Formal and Informal Leaders
Dr Brian Monger
The formal leader is the supervisor appointed by the organisation to lead a specified group in the attainment of the organisation’s objectives. The organisation gives the supervisor the necessary authority to carry out these objectives. An informal leader, on the other hand, is “appointed” by the work group itself, usually because of their referent and expert power, their personal qualities and job knowledge.
A very effective supervisor may be both the formal and informal leader of the group. However, work groups often have two leaders: the informal and the formal. This does not necessarily mean that the supervisor is not supervising properly; it may mean that the informal leader is meeting certain team and individual needs that the formal leader cannot or should not be meeting.
The informal leader may or may not support the supervisor; whichever is the case, informal leaders usually have as much (and often more) influence on a group’s output as the formal leader. So don’t try to eliminate any informal leaders in your work group, but rather ensure that they are working with and not against you, for the benefit of your work group and the organisation.
The informal leader is likely to be the person to whom others often go for advice, assistance or just a chat. It is the person who speaks for the group, the person who is able to get the ball rolling”. An informal leader may emerge because of a booming voice or an ability to make others laugh, or because of seniority. If your work group concentrates on getting its work done, for example, producing 400 units an hour, the informal leader may be the person who can produce the most or generate the most enthusiasm for attaining results. On the other hand, if your work group needs to have tension relieved because of the stressful nature of the job, the informal leader may well be the person who can do this.

* Work to complete:
1) In the piece on formal and informal leaders, switch "supervisor" to "manager" throughout the part that opens with the words "A very effective" and closes with "and the organisation.", and give that part again.
2) Carry on the piece about formal and informal leaders, starting after its final sentence.

* Record excerpts:
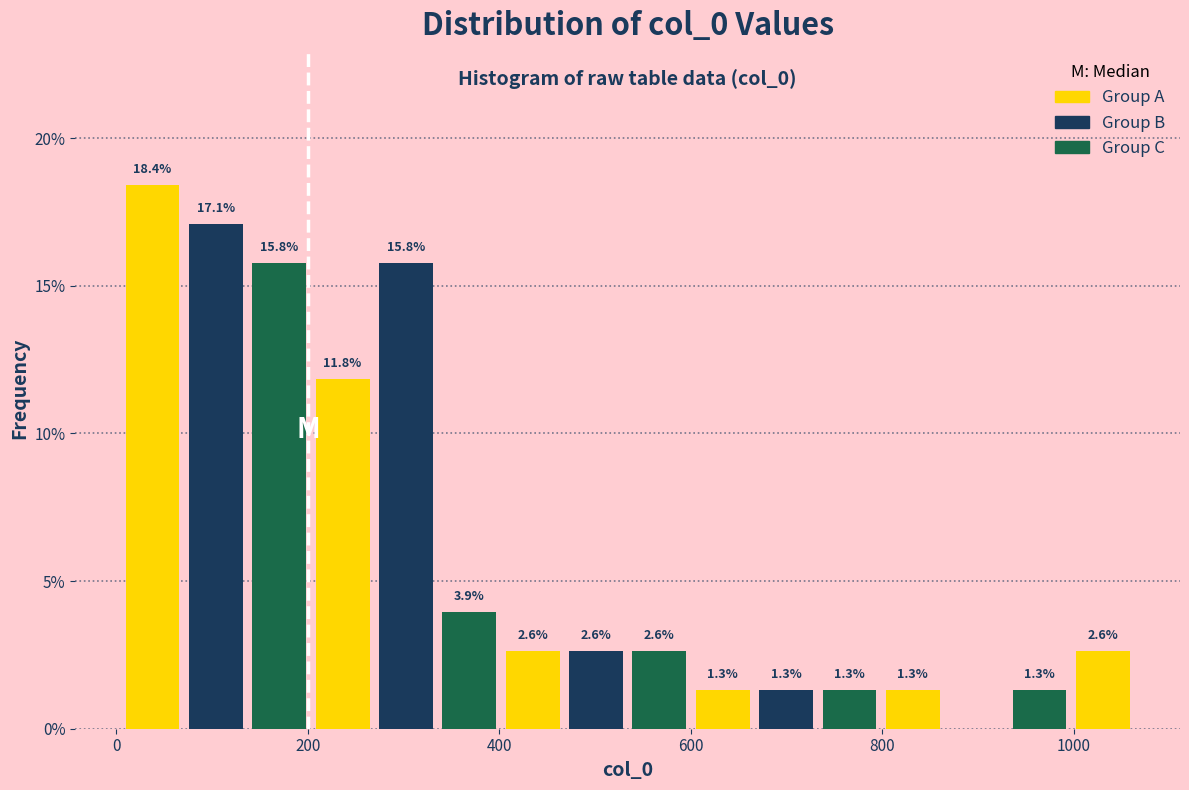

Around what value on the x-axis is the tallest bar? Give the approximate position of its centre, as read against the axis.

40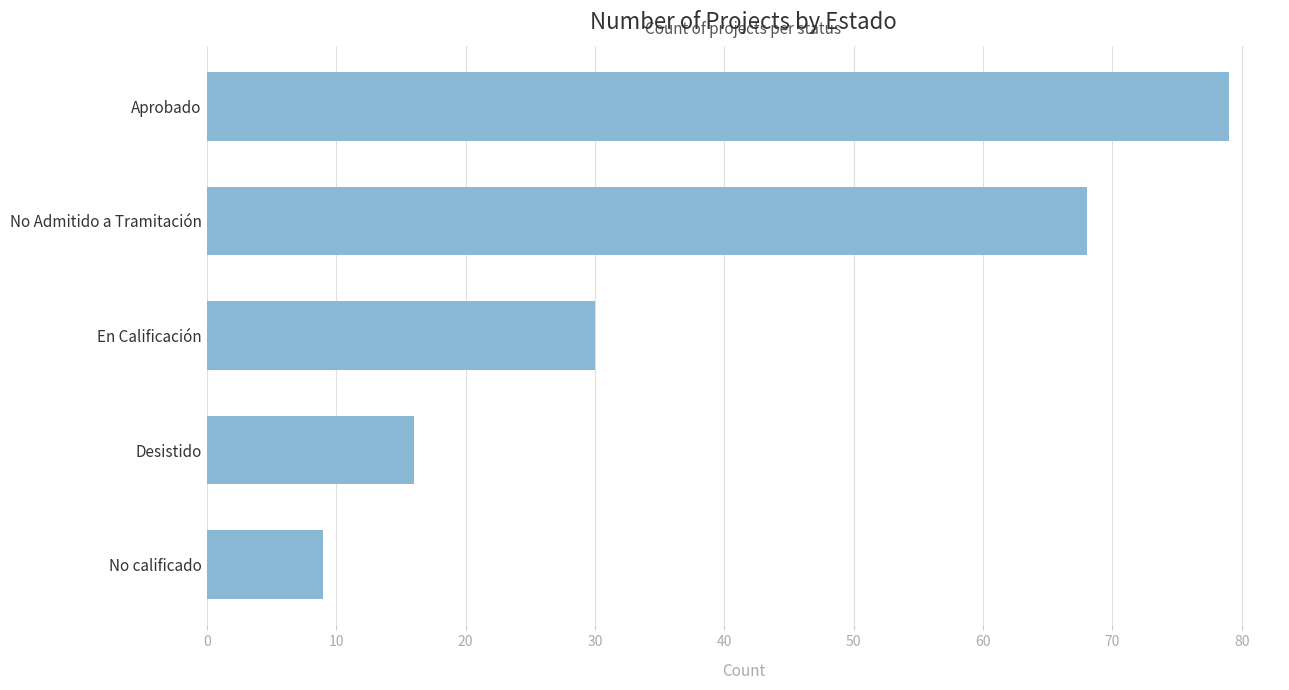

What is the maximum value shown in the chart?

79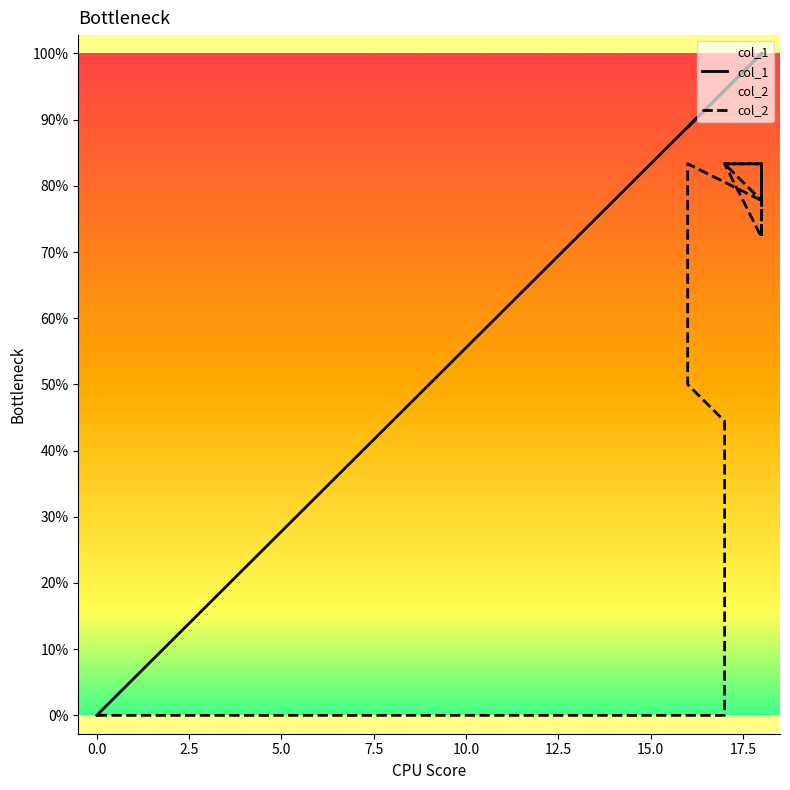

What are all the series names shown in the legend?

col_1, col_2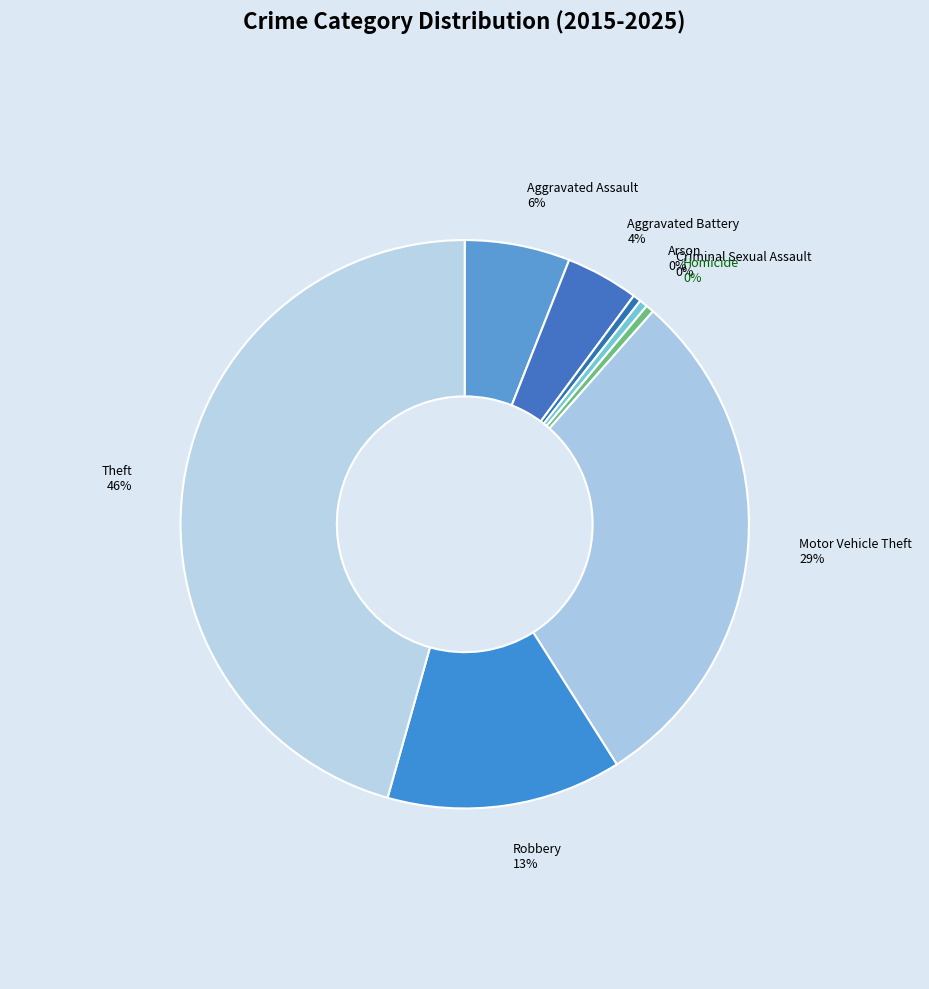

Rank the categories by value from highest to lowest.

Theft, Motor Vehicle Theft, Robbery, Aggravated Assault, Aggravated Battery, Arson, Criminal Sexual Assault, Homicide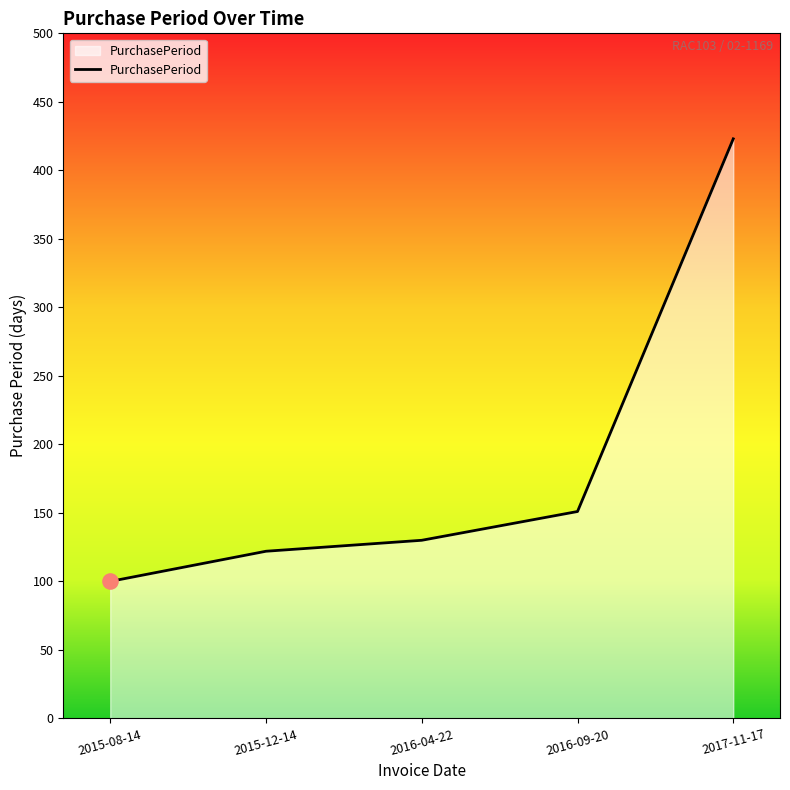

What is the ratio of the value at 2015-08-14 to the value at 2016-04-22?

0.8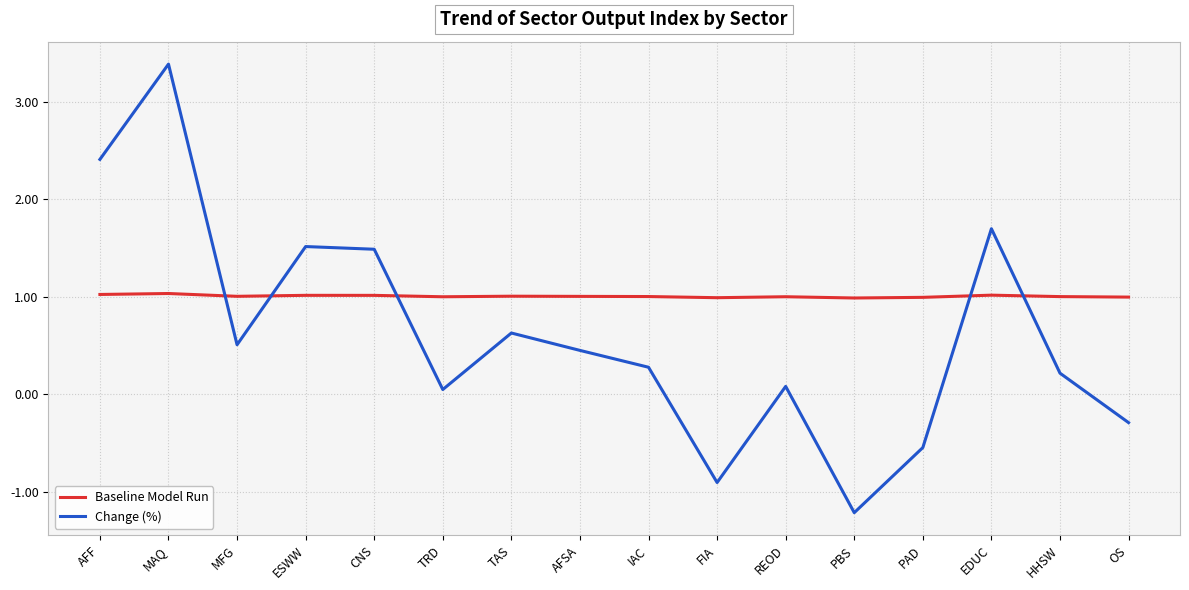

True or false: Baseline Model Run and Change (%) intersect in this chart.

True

* Answers:
1)
A very effective manager may be both the formal and informal leader of the group. However, work groups often have two leaders: the informal and the formal. This does not necessarily mean that the manager is not supervising properly; it may mean that the informal leader is meeting certain team and individual needs that the formal leader cannot or should not be meeting.
The informal leader may or may not support the manager; whichever is the case, informal leaders usually have as much (and often more) influence on a group’s output as the formal leader. So don’t try to eliminate any informal leaders in your work group, but rather ensure that they are working with and not against you, for the benefit of your work group and the organisation.

2)
A work group may have both of these objectives (400 units an hour and relief of tension); in this case, two informal leaders may emerge if one person is not available who can meet group needs in both areas.
Whoever the informal leaders are in your work group, their positions are precarious ones. Being an informal leader today and a non-leader tomorrow is not unusual. This is particularly true where the composition of the work group changes frequently or where the work location, product or task changes. As a group’s needs change, so does its choice of informal leader.
Authority and Responsibility
Authority is the right to command or act and relates to the power you have over resources. If you have authority, you can require a person to do something that you want done. Every supervisor is conferred some formal authority by the organisation.
Responsibility, on the other hand, is the obligation that employees have to their managers and the organisation to do a job or task that has been assigned to them. The key idea here is one of obligation or duty. You are hired to do a certain job; therefore, you have an obligation or responsibility to do that job.
It wouldn’t be fair to hold people responsible for doing a job without first giving them the necessary authority to do the job. Thus, although authority and responsibility are different, they should go together. This means that when you have been delegated authority, it should be accompanied by sufficient responsibility.
What Type of Leader do Employees Look for?
No two people are exactly alike and therefore no one type of leader can be singled out as the ideal for which everyone is looking. One person looks for guidance and encouragement, while another prefers to be left alone to get on with the job.
Despite individual differences, surveys show that there are some specific behaviours that most employees look for in a leader. Most, for example, want a leader who lets them know clearly what is expected of them and how they are getting on. They want to be sincerely patted on the back when they deserve it. They want training, and guidance when they are having difficulty in achieving their objectives. They want to work for a leader who is approachable and keeps them informed about what is going on.
Employees prefer leaders who let them know honestly where they stand and what their chances of advancement are. They want a leader who gives them a sense of importance, who makes them feel that they are valued members of the team and that they are doing a worthwhile job. They want a leader who has ordered work habits (someone who plans the work and works to the plan), who has well-defined objectives and who organises resources efficiently.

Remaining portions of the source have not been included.